To Benson’s findings, here we add one of our findings that is also relevant to understanding the absence of Black students in Gilman’s era. In 1885, W.I. Slaughter wrote to Gilman from Boston, looking to understand the school’s policy: “This morning a negro came to me and said he had understood that no negro could enter Johns Hopkins University — and wanted to know about it. I told him I knew nothing but felt sure there was no such regulation. Since saying that I have thought it might be well if I had some authority on the matter.”3
Slaughter was referring to a “young man” with a “degree (from New Orleans Univ) of A.M.” who had “just finished the course in the School of Theology of the Boston Univ.” He was, Slaughter continued, “in many respets a remarkable young man — a very superior scholar and a very hard student; he is spoken of as the best man in the school here. He is thinking of coming to the Johns Hopkins Univ. for a course in Classical Greek, New testament Greek, and Hebrew.… He will undoubtedly be a leader among his people, among whom he proposes to work.”4
In the archives, we found a draft of Gilman’s reply jotted down on the back of Slaughter’s letter. It went, “I do not know any other reply to make to your note of June 5 than to say that all our regulations as to admission have been stated in the Register of which I send you a copy. I may add, however, that no appointment has yet been made for a teacher of New Test. greek, and to enter the class of Dr. Haupt the candidate must satisfy him of adequate attainments.” Gilman did not impose an absolute bar, and instead suggested the hurdles that lay in this student’s way.
We cannot say that the young man in question ever applied to Johns Hopkins. There is no record that he did. But we do now know who he was. John Wesley Edward Bowen had completed his Bachelor of Divinity degree at Boston University in 1885. And there he remained, receiving his Ph.D. in 1887. A Methodist minister, Bowen later settled in Baltimore where he pastored the Centennial Methodist Episcopal Church and was appointed a professor of chuch history and systematic theology at Morgan College. Bowen went on to briefly teach Hebrew at Howard University where he would have his chance to know Kelly Miller.
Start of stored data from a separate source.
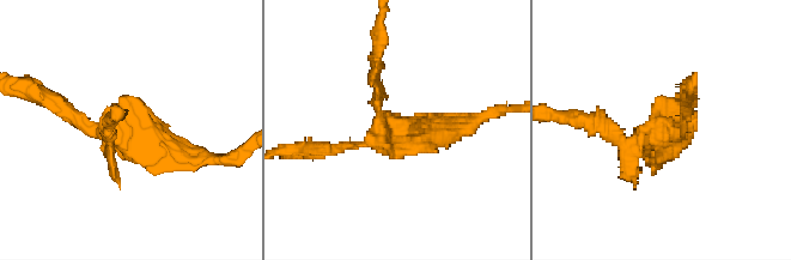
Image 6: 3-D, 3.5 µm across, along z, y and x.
act=view view=em slice=xy step=3 show=tint pic=6 at=(670, 133)

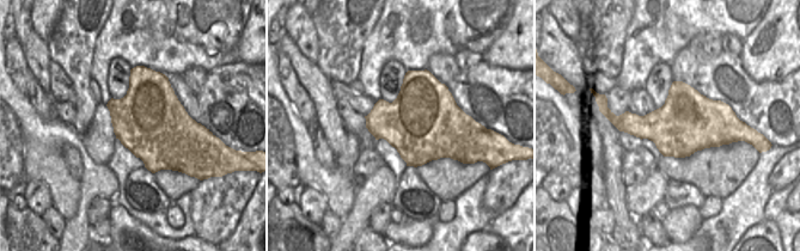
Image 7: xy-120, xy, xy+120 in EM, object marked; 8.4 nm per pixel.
act=separate pic=6 on=(378, 66) arm_widths_nm=150,150,300 part_leaving=6:(378, 102), (378, 25) found='a second cell is stuck on'

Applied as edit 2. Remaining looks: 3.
act=view view=3d um=8 pic=1 at=(543, 274) why='abrupt turn'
And like Miller, Bowen was an activist educator, challenging Jim Crow with the founding of the Georgia Equal Rights League and training next generations of leaders as president of Atlanta’s Gammon Theological Seminary.
Bowen’s accomplishments, along with those of Kelly Miller, suggest that Daniel Coit Gilman’s era was one of missed opportunities for Johns Hopkins University. The university might have trained and promoted the careers of highly talented young Black men, but a commitment to doing so was lacking. Activist, legal scholar and historian Mary Frances Berry, when asked about Black “firsts” in higher education once advised that stories of the first to enroll or the first to graduate are merely a starting place. The full story, she advised, must include the many students who, like John W.E. Bowen, were discouraged, rebuffed, or barred, and thus never even applied.
MSJ
Michael T. Benson, Daniel Coit Gilman and the Birth of the American Research University (Baltimore: Johns Hopkins University Press, 2022): xiii. On Kelly Miller see, Julia Boublitz Morgan, “Son of a Slave,” Johns Hopkins Magazine (June 1981): 20-26; and, Ida E. Jones, The Heart of the Race Problem: The Life of Kelly Miller (Littleton, MA: Tapestry Press, 2011).
Benson, Daniel Coit Gilman, 229-34.
W.I. Slaughter to Daniel Coit Gilman, June 5, 1885.
W.I. Slaughter to Daniel Coit Gilman, June 5, 1885.